What Does an Audiologist Do?

Audiologists are trained to diagnose the nature of hearing and balance problems, assess the extent of any problem and recommend treatment and management options. During a typical work week, an audiologist might:

* Perform a variety of hearing and balance tests

* Fit patients with hearing aids and make sure they are properly adjusted to meet the needs of the wearer

* Teach individuals with hearing loss or balance problems various coping skills and communication strategies

* Consult with businesses to determine the extent of employee hearing loss

* Conduct field surveys to determine the relative level of noise pollution or other situations that could affect hearing in any given situation

* Counsel patients and their family members

What Kinds of Jobs are Available in Audiology?

More than half of the audiology professionals in the United States work at health care facilities of some kind. You could work as an audiology specialist at a hospital, clinic or in a private practice office of your own. In these situations, you will often get the majority of your patients as referrals from other doctors. Other audiologists work for hearing aid stores, fitting patients for hearing aids and doing any necessary maintenance or fine tuning.

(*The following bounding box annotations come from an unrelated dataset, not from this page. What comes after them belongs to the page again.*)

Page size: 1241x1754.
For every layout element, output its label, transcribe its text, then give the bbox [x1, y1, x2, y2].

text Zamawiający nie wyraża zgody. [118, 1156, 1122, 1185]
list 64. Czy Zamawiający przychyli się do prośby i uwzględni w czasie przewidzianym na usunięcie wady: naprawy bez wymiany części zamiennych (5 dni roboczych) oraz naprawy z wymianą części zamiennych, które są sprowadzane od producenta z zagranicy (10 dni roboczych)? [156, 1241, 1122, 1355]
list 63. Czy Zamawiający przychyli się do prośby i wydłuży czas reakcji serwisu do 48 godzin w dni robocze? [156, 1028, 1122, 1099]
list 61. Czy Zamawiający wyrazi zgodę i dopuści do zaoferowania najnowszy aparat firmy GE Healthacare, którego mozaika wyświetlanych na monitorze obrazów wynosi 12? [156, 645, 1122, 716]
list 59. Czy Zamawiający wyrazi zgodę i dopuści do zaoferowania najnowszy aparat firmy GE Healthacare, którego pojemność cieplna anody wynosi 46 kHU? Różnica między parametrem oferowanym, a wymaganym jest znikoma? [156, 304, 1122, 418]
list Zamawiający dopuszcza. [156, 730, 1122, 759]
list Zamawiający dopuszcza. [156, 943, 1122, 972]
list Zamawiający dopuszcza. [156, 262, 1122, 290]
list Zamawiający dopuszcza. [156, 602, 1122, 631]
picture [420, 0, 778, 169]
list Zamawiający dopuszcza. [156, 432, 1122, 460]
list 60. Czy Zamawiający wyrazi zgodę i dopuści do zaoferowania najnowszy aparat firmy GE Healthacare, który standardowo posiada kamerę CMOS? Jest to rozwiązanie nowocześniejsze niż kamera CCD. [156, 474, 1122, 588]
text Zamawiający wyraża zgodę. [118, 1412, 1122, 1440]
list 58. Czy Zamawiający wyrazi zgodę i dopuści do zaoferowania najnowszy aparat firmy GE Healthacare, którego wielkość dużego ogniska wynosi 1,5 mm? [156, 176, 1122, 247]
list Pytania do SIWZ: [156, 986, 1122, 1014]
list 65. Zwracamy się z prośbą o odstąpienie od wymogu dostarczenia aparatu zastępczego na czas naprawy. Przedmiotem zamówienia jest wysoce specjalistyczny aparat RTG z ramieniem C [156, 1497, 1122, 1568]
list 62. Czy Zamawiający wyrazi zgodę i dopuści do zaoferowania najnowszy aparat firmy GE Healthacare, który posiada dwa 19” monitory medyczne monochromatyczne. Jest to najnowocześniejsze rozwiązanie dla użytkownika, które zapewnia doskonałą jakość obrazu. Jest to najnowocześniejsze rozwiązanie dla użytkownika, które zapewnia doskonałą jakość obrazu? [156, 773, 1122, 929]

Audiologists also work at schools across the country. Often an audiologist will serve several school districts, going from one school to another throughout the year to administer hearing tests to students. This is done in an effort to catch hearing problems at a young age so that treatment is more effective. Some audiologists work closely with speech pathologists in order to overcome potential communication problems for individuals with speech problems related to hearing loss.

With so many wonderful ways to improve the lives of individuals with hearing loss, being an audiologist is a richly rewarding career option.